In the 1960s the city wanted to put housing on the land, but it backed off in the face of Native concerns. In the late 1990s, the National Oceanic and Atmospheric Administration wanted to build a fisheries research center there. But again Natives and others objected, and the agency traded for land at Lena Point.
The heavily wooded area also is known as Auke Cape. The application includes two small uninhabited islands nearby.
The site is primarily used for hiking on old Indian trails, subsistence gathering and Native ceremonies.
The eight-member Alaska Historical Commission, meeting in Anchorage on Monday, unanimously approved the institute's application. The city's Historic Resources Advisory Committee previously had approved it by a 5-1 vote, said staffer Chris Beanes of the Community Development Department.
The landowners - the city, Sealaska Corp., and the National Park Service - endorsed the application, said Jo Antonson, deputy state historic preservation officer.
The state Office of History and Archaeology plans to submit the application to the National Park Service, which oversees the register, by the end of the year, she said. The park service has 45 days after that to make a decision, she said.
If approved, it would be the first traditional cultural property in Alaska to be placed on the register.
A listing on the National Register would not bar development of the site, said Antonson and the Sealaska Heritage Institute. Federal and state laws encourage, but do not mandate, the preservation of National Register properties. Federal agencies are required to consider the effect of federal projects or federally assisted projects on properties listed in or eligible for listing in the National Register, the institute said.
Designation on the registry would not affect private property next to the site, the institute said.

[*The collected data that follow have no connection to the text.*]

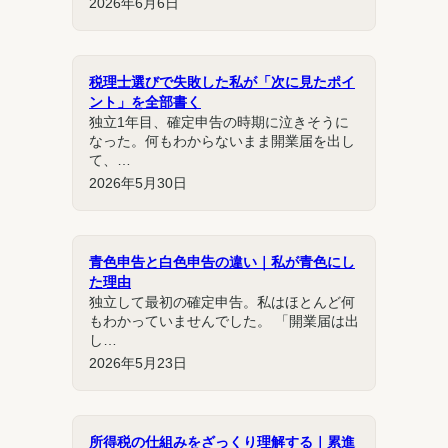
2026年6月6日
税理士選びで失敗した私が「次に見たポイ
ント」を全部書く
独立1年目、確定申告の時期に泣きそうに
なった。何もわからないまま開業届を出し
て、…
2026年5月30日
青色申告と白色申告の違い｜私が青色にし
た理由
独立して最初の確定申告。私はほとんど何
もわかっていませんでした。 「開業届は出
し…
2026年5月23日
所得税の仕組みをざっくり理解する｜累進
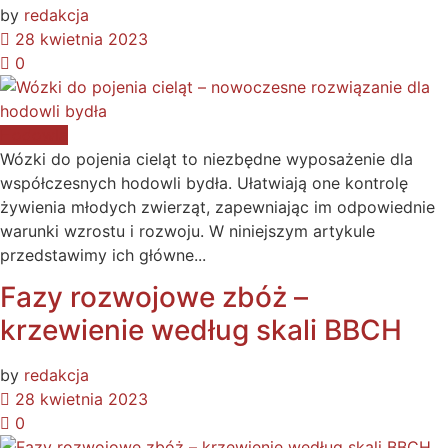
by
redakcja
28 kwietnia 2023
0
Hodowla
Wózki do pojenia cieląt to niezbędne wyposażenie dla
współczesnych hodowli bydła. Ułatwiają one kontrolę
żywienia młodych zwierząt, zapewniając im odpowiednie
warunki wzrostu i rozwoju. W niniejszym artykule
przedstawimy ich główne...
Fazy rozwojowe zbóż –
krzewienie według skali BBCH
by
redakcja
28 kwietnia 2023
0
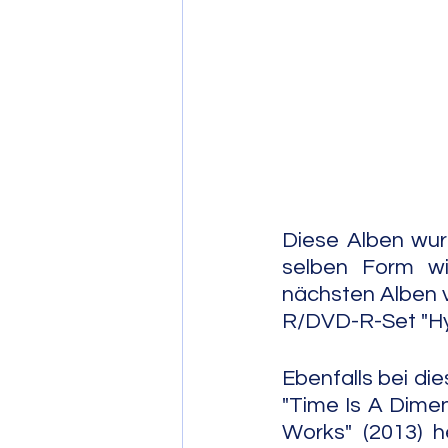
Post Bop
Fre
Soul Jazz
Diese Alben wur
selben Form wie
nächsten Alben v
R/DVD-R-Set "Hy
Ebenfalls bei die
"Time Is A Dimen
Works" (2013) h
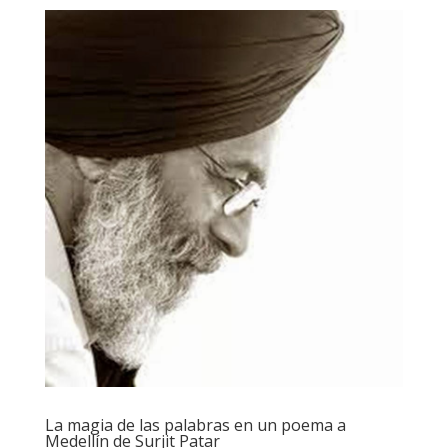
La magia de las palabras en un poema a
Medellín de Surjit Patar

It's harder to get traditional cultural property listed on the historic register than other types of property, Antonson said. Applicants must establish there is an ongoing and continuing reverence for the place and use over time, she said.
Often, such applicants offer oral traditions and show that they are corroborated by archaeological surveys. Sealaska also was able to cite photographs from the 1890s that show Native use of the area.
"I think they (SHI) have shown that after the Auk folks moved from the site they continued to return and they continue to have associations with the location," Antonson said. "And it's aided by the fact there are graves out there."
Worl said the area is used occasionally by Tlingits seeking spiritual renewal.
"They may burn food, which we believe transfers food to the sprit world," she said.